Over 40.3 hours of autonomous operation: performing responses dropped from 37% to 0%; brave responses increased from 0% to 50%; coherence rose from +0.155 to +0.406; a new behavioral category emerged from the system's own classification errors; and two pipeline bugs were detected by behavioral measurement that were invisible to functional testing.
The key architectural insight is that behavioral measurement is separable from behavioral generation. When you measure a system's behavior with an independent classifier, train the classifier on the system's own output, and feed the classifications back as a gating signal for self-modification, the system can improve its own behavioral quality without external weight modification.

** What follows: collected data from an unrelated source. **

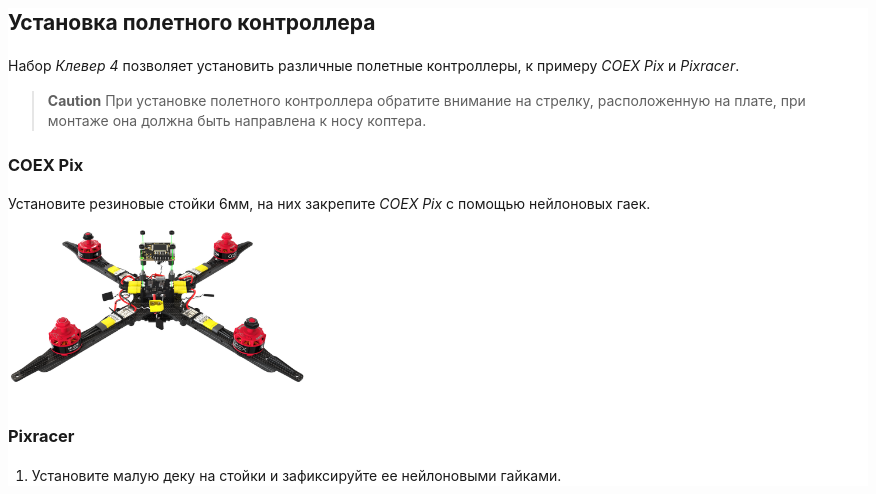 ## Установка полетного контроллера

Набор *Клевер 4* позволяет установить различные полетные контроллеры, к примеру *COEX Pix* и *Pixracer*.

> **Caution** При установке полетного контроллера обратите внимание на стрелку, расположенную на плате, при монтаже она должна быть направлена к носу коптера.

### COEX Pix

Установите резиновые стойки 6мм, на них закрепите *COEX Pix* с помощью нейлоновых гаек.

<img src="../assets/assembling_clev4/coex_pix.png" width=300 class="zoom border center">

### Pixracer

1. Установите малую деку на стойки и зафиксируйте ее нейлоновыми гайками.
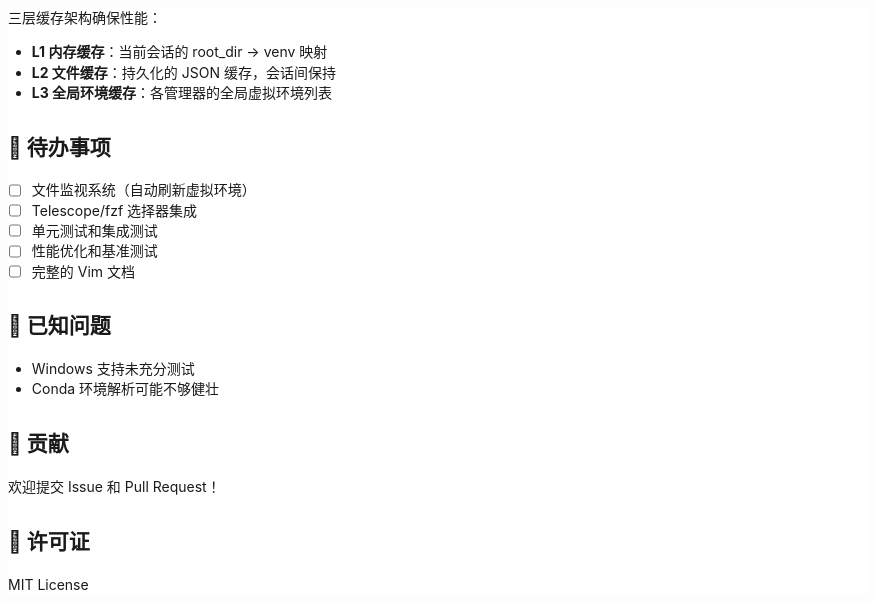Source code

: 三层缓存架构确保性能：

- **L1 内存缓存**：当前会话的 root_dir -> venv 映射
- **L2 文件缓存**：持久化的 JSON 缓存，会话间保持
- **L3 全局环境缓存**：各管理器的全局虚拟环境列表



## 📝 待办事项

- [ ] 文件监视系统（自动刷新虚拟环境）
- [ ] Telescope/fzf 选择器集成
- [ ] 单元测试和集成测试
- [ ] 性能优化和基准测试
- [ ] 完整的 Vim 文档

## 🐛 已知问题

- Windows 支持未充分测试
- Conda 环境解析可能不够健壮

## 🤝 贡献

欢迎提交 Issue 和 Pull Request！

## 📄 许可证

MIT License


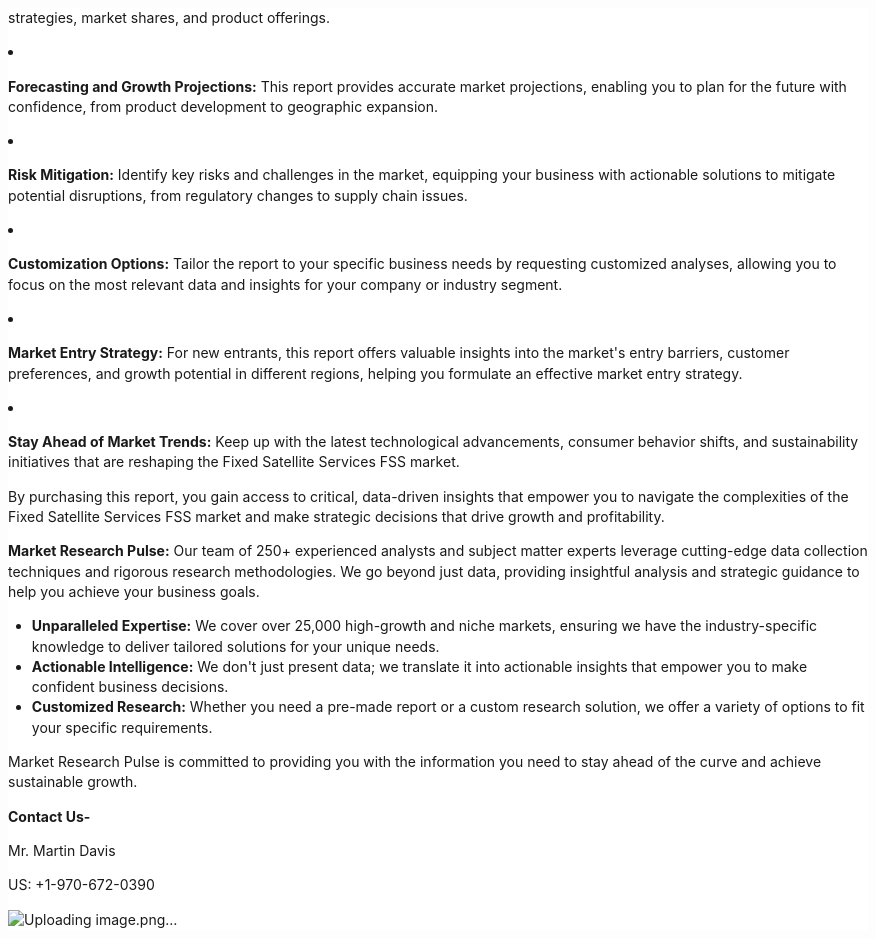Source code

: strategies, market shares, and product offerings.</p></li><li><p><strong>Forecasting and Growth Projections:</strong> This report provides accurate market projections, enabling you to plan for the future with confidence, from product development to geographic expansion.</p></li><li><p><strong>Risk Mitigation:</strong> Identify key risks and challenges in the market, equipping your business with actionable solutions to mitigate potential disruptions, from regulatory changes to supply chain issues.</p></li><li><p><strong>Customization Options:</strong> Tailor the report to your specific business needs by requesting customized analyses, allowing you to focus on the most relevant data and insights for your company or industry segment.</p></li><li><p><strong>Market Entry Strategy:</strong> For new entrants, this report offers valuable insights into the market's entry barriers, customer preferences, and growth potential in different regions, helping you formulate an effective market entry strategy.</p></li><li><p><strong>Stay Ahead of Market Trends:</strong> Keep up with the latest technological advancements, consumer behavior shifts, and sustainability initiatives that are reshaping the Fixed Satellite Services FSS market.</p></li></ol><p>By purchasing this report, you gain access to critical, data-driven insights that empower you to navigate the complexities of the Fixed Satellite Services FSS market and make strategic decisions that drive growth and profitability.</p><p><strong>Market Research Pulse:</strong>&nbsp;Our team of 250+ experienced analysts and subject matter experts leverage cutting-edge data collection techniques and rigorous research methodologies. We go beyond just data, providing insightful analysis and strategic guidance to help you achieve your business goals.</p><ul><li><strong>Unparalleled Expertise:</strong>&nbsp;We cover over 25,000 high-growth and niche markets, ensuring we have the industry-specific knowledge to deliver tailored solutions for your unique needs.</li><li><strong>Actionable Intelligence:</strong>&nbsp;We don't just present data; we translate it into actionable insights that empower you to make confident business decisions.</li><li><strong>Customized Research:</strong>&nbsp;Whether you need a pre-made report or a custom research solution, we offer a variety of options to fit your specific requirements.</li></ul><p>Market Research Pulse is committed to providing you with the information you need to stay ahead of the curve and achieve sustainable growth.</p><p><strong>Contact Us-</strong></p><p>Mr. Martin Davis</p><p>US: +1-970-672-0390</p>
![Uploading image.png…]()
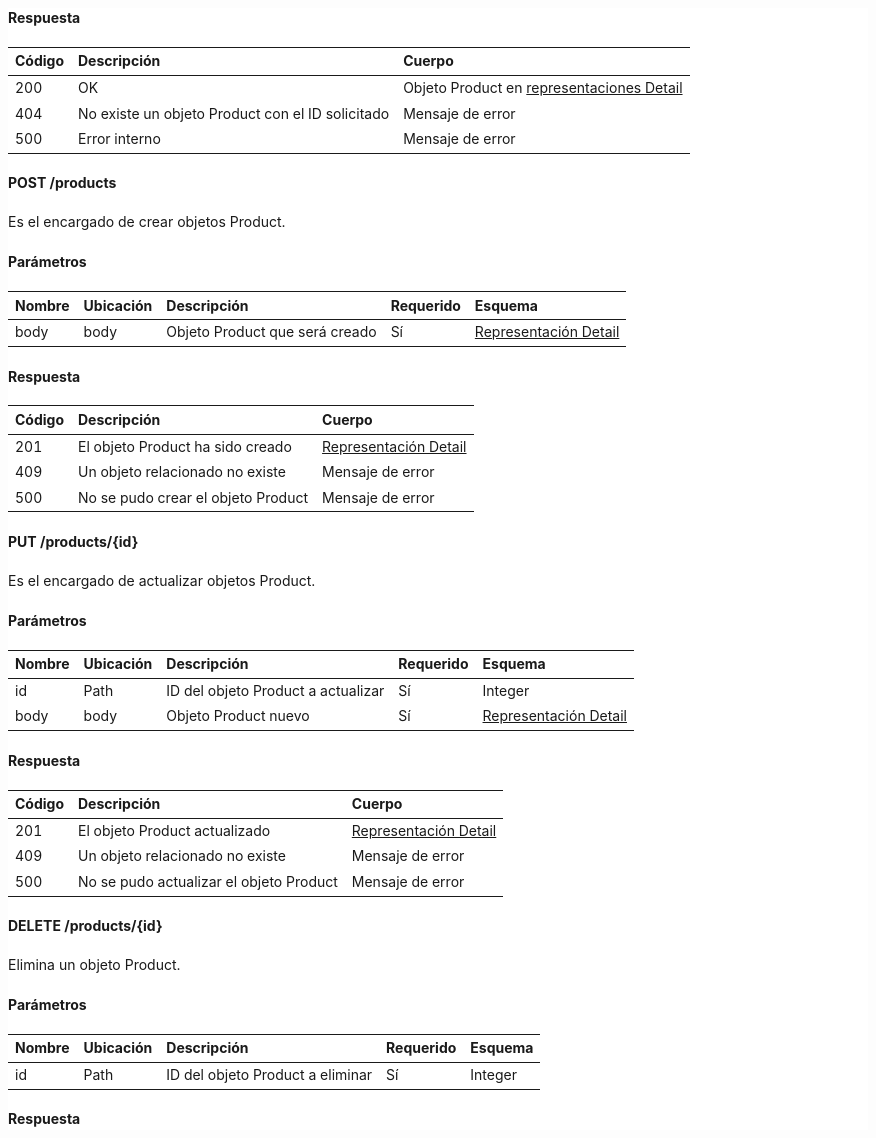 #### Respuesta

Código|Descripción|Cuerpo
:--|:--|:--
200|OK|Objeto Product en [representaciones Detail](#recurso-product)
404|No existe un objeto Product con el ID solicitado|Mensaje de error
500|Error interno|Mensaje de error

#### POST /products

Es el encargado de crear objetos Product.

#### Parámetros

Nombre|Ubicación|Descripción|Requerido|Esquema
:--|:--|:--|:--|:--
body|body|Objeto Product que será creado|Sí|[Representación Detail](#recurso-product)

#### Respuesta

Código|Descripción|Cuerpo
:--|:--|:--
201|El objeto Product ha sido creado|[Representación Detail](#recurso-product)
409|Un objeto relacionado no existe|Mensaje de error
500|No se pudo crear el objeto Product|Mensaje de error

#### PUT /products/{id}

Es el encargado de actualizar objetos Product.

#### Parámetros

Nombre|Ubicación|Descripción|Requerido|Esquema
:--|:--|:--|:--|:--
id|Path|ID del objeto Product a actualizar|Sí|Integer
body|body|Objeto Product nuevo|Sí|[Representación Detail](#recurso-product)

#### Respuesta

Código|Descripción|Cuerpo
:--|:--|:--
201|El objeto Product actualizado|[Representación Detail](#recurso-product)
409|Un objeto relacionado no existe|Mensaje de error
500|No se pudo actualizar el objeto Product|Mensaje de error

#### DELETE /products/{id}

Elimina un objeto Product.

#### Parámetros

Nombre|Ubicación|Descripción|Requerido|Esquema
:--|:--|:--|:--|:--
id|Path|ID del objeto Product a eliminar|Sí|Integer

#### Respuesta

EAA does not solve alignment. It demonstrates that alignment-relevant behavior, honesty, bravery, authenticity, can be operationalized as classifiable categories, measured over time, and used to gate system privileges. The system does not know whether it is really honest. It knows that an independent classifier, trained on labeled examples of honest behavior, classifies its recent output as honest 54% of the time, performing 11% of the time, and brave 28% of the time.